Like two sides of a coin, content does not have a defined shelf life and can be republished, retweeted, mashed up, echoed, spur the creation of derivatives and as such drive continued conversation and engagement - in effect that means that the enterprise has to continue to monitor and engage to potentially earn a continuing return from that initial content catalyst. Getting it right can mean driving a veritable pinball effect of new visitors, higher search visibility, improved social discoverability, user generated commentary, community, leads, new clients and revenue.
Amplifying the content beyond the more obvious paid and owned media channels is a core insight.
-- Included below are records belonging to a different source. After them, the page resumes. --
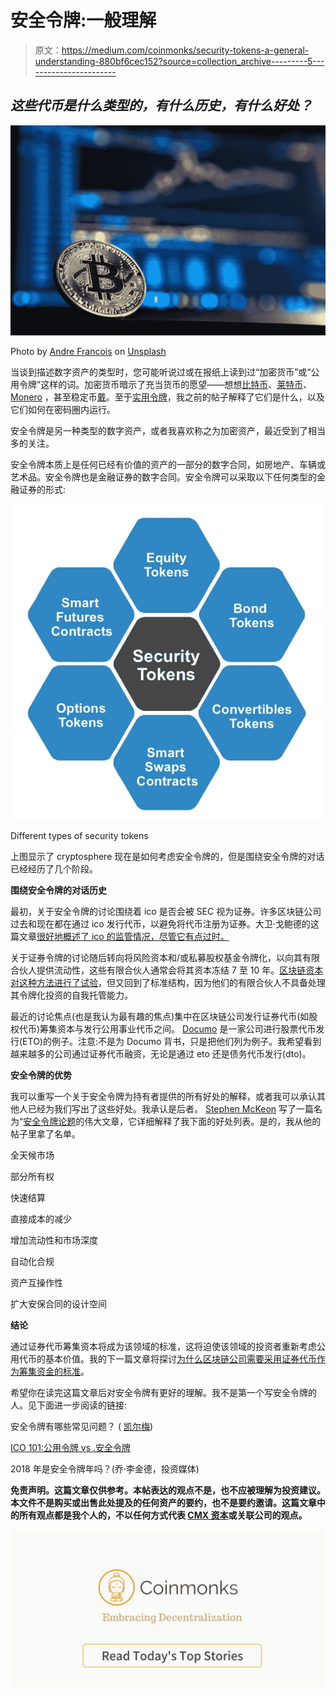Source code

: # 安全令牌:一般理解

> 原文：<https://medium.com/coinmonks/security-tokens-a-general-understanding-880bf6cec152?source=collection_archive---------5----------------------->

## ***这些代币是什么类型的，有什么历史，有什么好处？***

![](img/affb0116cd95443e9fb4053b61923e7b.png)

Photo by [Andre Francois](https://unsplash.com/@silverhousehd?utm_source=medium&utm_medium=referral) on [Unsplash](https://unsplash.com?utm_source=medium&utm_medium=referral)

当谈到描述数字资产的类型时，您可能听说过或在报纸上读到过“加密货币”或“公用令牌”这样的词。加密货币暗示了充当货币的愿望——想想[比特币](https://coinmarketcap.com/currencies/bitcoin/)、[莱特币](https://coinmarketcap.com/currencies/litecoin/)、 [Monero](https://coinmarketcap.com/currencies/monero/) ，甚至稳定币[戴](https://coinmarketcap.com/currencies/dai/)。至于[实用令牌](/coinmonks/utility-tokens-a-general-understanding-f6a5f9699cc0)，我之前的帖子解释了它们是什么，以及它们如何在密码圈内运行。

安全令牌是另一种类型的数字资产，或者我喜欢称之为加密资产，最近受到了相当多的关注。

安全令牌本质上是任何已经有价值的资产的一部分的数字合同，如房地产、车辆或艺术品。安全令牌也是金融证券的数字合同。安全令牌可以采取以下任何类型的金融证券的形式:

![](img/0de5c36e0dbd1663b45fa7b6634d1461.png)

Different types of security tokens

上图显示了 cryptosphere 现在是如何考虑安全令牌的，但是围绕安全令牌的对话已经经历了几个阶段。

**围绕安全令牌的对话历史**

最初，关于安全令牌的讨论围绕着 ico 是否会被 SEC 视为证券。许多区块链公司过去和现在都在通过 ico 发行代币，以避免将代币注册为证券。大卫·戈鲍德的这篇文章[很好地概述了 ico 的监管情况，尽管它有点过时。](/cryptos-today/icos-and-the-saft-why-what-and-how-9dee58cc0059)

关于证券令牌的讨论随后转向将风险资本和/或私募股权基金令牌化，以向其有限合伙人提供流动性，这些有限合伙人通常会将其资本冻结 7 至 10 年。[区块链资本对这种方法进行了试验](https://www.wsj.com/articles/after-ico-experiment-blockchain-capital-reverts-to-standard-vc-fund-structure-1521767213)，但又回到了标准结构，因为他们的有限合伙人不具备处理其令牌化投资的自我托管能力。

最近的讨论焦点(也是我认为最有趣的焦点)集中在区块链公司发行证券代币(如股权代币)筹集资本与发行公用事业代币之间。 [Documo](https://www.documo.com/investors/eto) 是一家公司进行股票代币发行(ETO)的例子。注意:不是为 Documo 背书，只是把他们列为例子。我希望看到越来越多的公司通过证券代币融资，无论是通过 eto 还是债务代币发行(dto)。

**安全令牌的优势**

我可以重写一个关于安全令牌为持有者提供的所有好处的解释，或者我可以承认其他人已经为我们写出了这些好处。我承认是后者。 [Stephen McKeon](https://medium.com/u/d1b00c9f1ea7?source=post_page-----880bf6cec152--------------------------------) 写了一篇名为“[安全令牌论题](https://hackernoon.com/the-security-token-thesis-4c5904761063)的伟大文章，它详细解释了我下面的好处列表。是的，我从他的帖子里拿了名单。

全天候市场

部分所有权

快速结算

直接成本的减少

增加流动性和市场深度

自动化合规

资产互操作性

扩大安保合同的设计空间

**结论**

通过证券代币筹集资本将成为该领域的标准，这将迫使该领域的投资者重新考虑公用代币的基本价值。我的下一篇文章将探讨[为什么区块链公司需要采用证券代币作为筹集资金的标准](/@joel_4033/the-argument-for-security-tokens-part-1-of-3-4bef6b8d8622)。

希望你在读完这篇文章后对安全令牌有更好的理解。我不是第一个写安全令牌的人。见下面进一步阅读的链接:

安全令牌有哪些常见问题？ ( [凯尔梅](https://medium.com/u/accec573e85e?source=post_page-----880bf6cec152--------------------------------))

[ICO 101:公用令牌 vs .安全令牌](https://strategiccoin.com/ico-101-utility-tokens-vs-security-tokens/)

2018 年是安全令牌年吗？(乔·李金德，投资媒体)

**免责声明。这篇文章仅供参考。本帖表达的观点不是，也不应被理解为投资建议。本文件不是购买或出售此处提及的任何资产的要约，也不是要约邀请。这篇文章中的所有观点都是我个人的，不以任何方式代表 [CMX 资本](http://www.cmx-capital.com)或关联公司的观点。**

[![](img/449450761cd76f44f9ae574333f9e9af.png)](http://bit.ly/2G71Sp7)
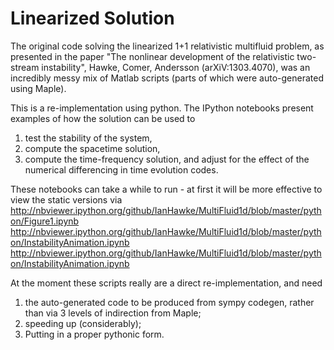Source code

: Linearized Solution
===================

The original code solving the linearized 1+1 relativistic multifluid problem, as presented in the paper
"The nonlinear development of the relativistic two-stream instability", Hawke, Comer, Andersson (arXiV:1303.4070),
was an incredibly messy mix of Matlab scripts (parts of which were auto-generated using Maple).

This is a re-implementation using python. The IPython notebooks present examples of how the solution can be used to 

1. test the stability of the system,
2. compute the spacetime solution,
3. compute the time-frequency solution, and adjust for the effect of the numerical differencing in time evolution codes.

These notebooks can take a while to run - at first it will be more effective to view the static versions via
http://nbviewer.ipython.org/github/IanHawke/MultiFluid1d/blob/master/python/Figure1.ipynb
http://nbviewer.ipython.org/github/IanHawke/MultiFluid1d/blob/master/python/InstabilityAnimation.ipynb
http://nbviewer.ipython.org/github/IanHawke/MultiFluid1d/blob/master/python/InstabilityAnimation.ipynb

At the moment these scripts really are a direct re-implementation, and need

1. the auto-generated code to be produced from sympy codegen, rather than via 3 levels of indirection from Maple;
2. speeding up (considerably);
3. Putting in a proper pythonic form.
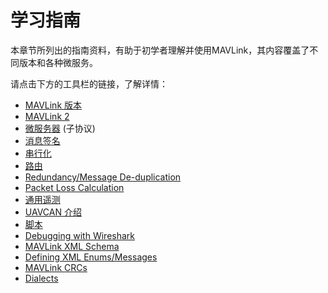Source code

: # 学习指南

本章节所列出的指南资料，有助于初学者理解并使用MAVLink，其内容覆盖了不同版本和各种微服务。

请点击下方的工具栏的链接，了解详情：

- [MAVLink 版本](../guide/mavlink_version.md)
- [MAVLink 2](../guide/mavlink_2.md)
- [微服务器](../services/README.md) (子协议)
- [消息签名](../guide/message_signing.md)
- [串行化](../guide/serialization.md)
- [路由](../guide/routing.md)
- [Redundancy/Message De-duplication](../guide/redundancy_deduplication.md)
- [Packet Loss Calculation](../guide/packet_loss.md)
- [通用遥测](../guide/general_telemetry.md)
- [UAVCAN 介绍](../guide/uavcan_interaction.md)
- [脚本](../guide/scripts.md)
- [Debugging with Wireshark](../guide/wireshark.md)
- [MAVLink XML Schema](../guide/xml_schema.md)
- [Defining XML Enums/Messages](../guide/define_xml_element.md)
- [MAVLink CRCs](../guide/crc.md)
- [Dialects](../messages/README.md)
Targeting and widely disseminating this content to the contextually-appropriate earned, social and mobile media publishers to complement paid and owned channels, allows these publisher outlets to confer some authority to the content and enables the content to draft off the power of the relationships these publishers have with audiences via their brands.
The marketing goal - enhancement of brand awareness or preference, management of reputation or simply stimulating demand - drives the tactics around the content development, content optimization, engagement vehicles, calls-to-action and metrics. Also since digital media can now provide the context for consumption and possibly the means for consumption via eCommerce, media no longer is relegated to the role of influencing and driving distribution but rather media is distribution.
The development of consistent performance metrics that measure the relevant indicators (click-throughs, registrations, downloads, etc.) of brand, reputation, demand and ultimately ROI, is key to the long term sustainability of such a content-centric approach.
As my colleague Tony Uphoff at UBM Techweb puts it (http://www.uphoffonmedia.com/2010/11/17/marketing-as-a-service/), “Marketing as a one-way broadcast model, done in a series of campaigns simply doesn’t work anymore. Successful marketing today requires a content centric, conversational approach that engages and sustains a community of prospects, customers and vendors around mutual interest and the quality of the content exchange. In other words once a brand has engaged prospects and customers with a compelling story, this “community” needs to be sustained and nurtured. This shifts marketing from a project and campaign orientation to marketing as an ongoing service. The key is to be able to build, sustain and curate these communities and engage them on and off line.”